浑浑噩噩地,他看见自己竟然点了头。
‘那可糟了,你一走,可就不是‘QUEEN’了,我们高攀不起了!’
‘好歹捧你也捧这么久,最后打算好聚好散的,来这么一出,这算什么意思?瞧不起我们?’
‘要用时把我们耍得团团转的,怎么,这会儿显出高贵来了?’
有一双手抓住他的双腿,强迫他分开;另一双手捏住他的下颌,强迫他张嘴。
他像被阿波罗捕获的达芙妮一样,把自己变成毫无知觉的树木,便能忍受刀斧**的痛楚。
‘让他看着!让那没胆的怂货看着!’
‘爽不爽啊?你很喜欢的吧?你个浪货,和怂货正配一对呢!哈哈!’
又是一阵快活的哄笑,但渐渐地,变作了骂操声,低哼声,撞击声,吱嘎的响声;沉重的桌板被顶得歪斜,桌上的啤酒在拽动中摔了个粉碎,瓶颈尖锐的刺对着他的眼睛,视野被撞得上下晃动,每一下都会离那尖刺更近一点。
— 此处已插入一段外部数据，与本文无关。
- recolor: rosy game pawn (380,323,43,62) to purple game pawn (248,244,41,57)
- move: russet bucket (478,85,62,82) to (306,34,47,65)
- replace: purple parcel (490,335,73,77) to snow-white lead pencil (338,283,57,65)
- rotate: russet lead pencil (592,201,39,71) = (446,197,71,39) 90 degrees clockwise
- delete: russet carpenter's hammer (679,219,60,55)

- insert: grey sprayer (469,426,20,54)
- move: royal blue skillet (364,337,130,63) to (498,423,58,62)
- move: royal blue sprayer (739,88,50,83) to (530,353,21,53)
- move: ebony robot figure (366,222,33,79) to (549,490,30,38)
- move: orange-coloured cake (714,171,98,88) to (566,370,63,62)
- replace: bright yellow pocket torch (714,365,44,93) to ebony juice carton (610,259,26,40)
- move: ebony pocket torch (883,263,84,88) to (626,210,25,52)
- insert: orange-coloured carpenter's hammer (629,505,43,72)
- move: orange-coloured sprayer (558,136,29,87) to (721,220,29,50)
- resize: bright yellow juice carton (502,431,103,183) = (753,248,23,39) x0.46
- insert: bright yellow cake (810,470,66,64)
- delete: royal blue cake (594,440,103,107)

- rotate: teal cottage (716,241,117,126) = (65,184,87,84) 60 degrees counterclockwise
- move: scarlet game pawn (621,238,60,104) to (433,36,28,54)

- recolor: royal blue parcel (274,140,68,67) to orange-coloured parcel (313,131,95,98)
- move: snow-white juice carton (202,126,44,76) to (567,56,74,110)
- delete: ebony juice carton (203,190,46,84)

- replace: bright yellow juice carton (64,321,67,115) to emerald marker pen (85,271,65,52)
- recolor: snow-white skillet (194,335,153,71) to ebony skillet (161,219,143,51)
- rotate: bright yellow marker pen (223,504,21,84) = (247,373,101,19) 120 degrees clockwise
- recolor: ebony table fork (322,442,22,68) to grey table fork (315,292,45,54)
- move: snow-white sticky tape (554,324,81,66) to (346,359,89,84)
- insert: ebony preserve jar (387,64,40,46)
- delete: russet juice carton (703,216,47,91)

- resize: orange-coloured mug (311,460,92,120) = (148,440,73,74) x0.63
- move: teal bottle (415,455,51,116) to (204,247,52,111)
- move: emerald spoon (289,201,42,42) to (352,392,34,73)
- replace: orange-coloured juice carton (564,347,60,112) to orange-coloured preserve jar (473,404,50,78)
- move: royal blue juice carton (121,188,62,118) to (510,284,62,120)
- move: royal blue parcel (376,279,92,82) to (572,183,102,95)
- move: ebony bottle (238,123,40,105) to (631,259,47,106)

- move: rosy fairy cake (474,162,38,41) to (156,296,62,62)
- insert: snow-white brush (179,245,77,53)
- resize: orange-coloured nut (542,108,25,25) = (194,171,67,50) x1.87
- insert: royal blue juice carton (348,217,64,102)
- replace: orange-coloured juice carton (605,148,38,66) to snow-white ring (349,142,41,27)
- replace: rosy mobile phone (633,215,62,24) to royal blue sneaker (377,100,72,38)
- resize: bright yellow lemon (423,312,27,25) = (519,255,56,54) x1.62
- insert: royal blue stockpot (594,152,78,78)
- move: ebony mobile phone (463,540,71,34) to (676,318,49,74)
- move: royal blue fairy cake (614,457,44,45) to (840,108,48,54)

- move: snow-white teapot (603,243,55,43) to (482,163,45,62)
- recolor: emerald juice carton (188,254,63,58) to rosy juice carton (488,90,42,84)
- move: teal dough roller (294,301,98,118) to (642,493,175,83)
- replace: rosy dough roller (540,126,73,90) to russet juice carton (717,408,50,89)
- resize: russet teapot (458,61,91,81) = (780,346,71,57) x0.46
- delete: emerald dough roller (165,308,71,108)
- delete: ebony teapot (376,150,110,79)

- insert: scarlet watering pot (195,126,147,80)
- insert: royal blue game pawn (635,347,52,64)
透过酒瓶底放大的绿色凹镜,他看见门大敞着,酒液倒映出门外霓虹的光怪,原本缩在那儿的人不知什么时候没了踪影。
自己的未来漂浮在半空中,像幽灵一样凝视着过去的、耻白色的、被好几双手无形地撕扯拉开的自己。
‘是真心话还是大冒险?’
说起来,这个游戏,还是他从QUEEN的酒桌上学来的。
没有人想听他的真心话,他们教会自己玩这个游戏的目的就是大冒险,是试探着过界的抚摸、被要求的亲吻和被随机的暧昧。好像自学会这个可以逃避的游戏以来,他头一次说了这么多真的‘真心话’,剖开坚硬的树皮,看蜷缩在里头瑟瑟发抖至今的自己。樊澍好久没说话,他抽尽了包里的烟,然后说:“不要哭。”可他自己眼睛上却先腾起雾气,在清冷的夜里一扬脑袋顶着天,都被月光渗进去。
反倒要自己来安慰他:“不要紧的,都过去了。你还要问什么?还有一个问题吧?”
“我不问了,我不问了。”樊澍语无伦次地说,身影在夜色与月光中晦暗不明,只简单勾出一个粗犷的轮廓,一只眼亮得像星。“对不起,你去休息吧,好好睡一觉。我……”他似乎想说什么,有话核桃似的梗在喉头,随着他的喉结咽动,上下一滚。